» Text segment:
##########
TASCAM DA-P20 DAT Deck Low
noise microphone pre-amplifier modifications
Author: Graeme W. Gill
Date: 1994/4/20
Warning:
These modifications are not for the faint of heart.
No responsibility is taken by the author if any of these notes are
incorrect, or you stuff things up. The modifications are electrically
straight forward, but mechanically demanding, as there is not much
space in the recorder to add extra circuitry.
Background:
The TASCAM DA-P20 DAT recorder is (was) an
economical recorder capable of reasonable performance and unlike other
low cost (consumer) DAT records, came equipped with XLR inputs.
Unfortunately the Microphone input amplifiers have a less than
wonderful noise performance. A look at the circuit diagram quickly
shows why. The differential input amplifier is of the most simplistic
design, using an ordinary op-amp in the standard differential input
configurations. This means that both inputs have a considerable
resistor noise contribution, a contribution equivalent to about 10k
ohms. This is not good.
The modifications described here overcome this problem and give the
DA-P20 a microphone noise performance that is essentially limited by
the op-amp used.
##########
» Given information:
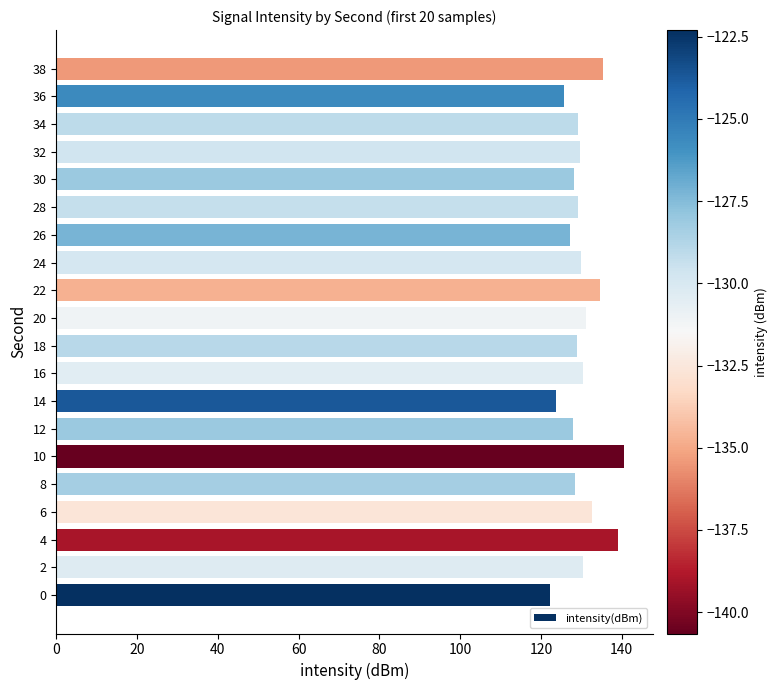

What is the ratio of the value at 20 to the value at 26?

1.0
##########
» What to do:
**a.** Reproduce, word for word, the passage in the DA-P20 preamplifier notes from "TASCAM DA-P20 DAT Deck" to "with XLR inputs.".
**b.** Translate this sentence from the DA-P20 preamplifier notes into Spanish: "Unfortunately the Microphone input amplifiers have a less than wonderful noise performance."

» Answers by item:
**a.**
TASCAM DA-P20 DAT Deck Low
noise microphone pre-amplifier modifications
Author: Graeme W. Gill
Date: 1994/4/20
Warning:
These modifications are not for the faint of heart.
No responsibility is taken by the author if any of these notes are
incorrect, or you stuff things up. The modifications are electrically
straight forward, but mechanically demanding, as there is not much
space in the recorder to add extra circuitry.
Background:
The TASCAM DA-P20 DAT recorder is (was) an
economical recorder capable of reasonable performance and unlike other
low cost (consumer) DAT records, came equipped with XLR inputs.

**b.** Desafortunadamente, los amplificadores de entrada de micrófono tienen un rendimiento de ruido menos que maravilloso.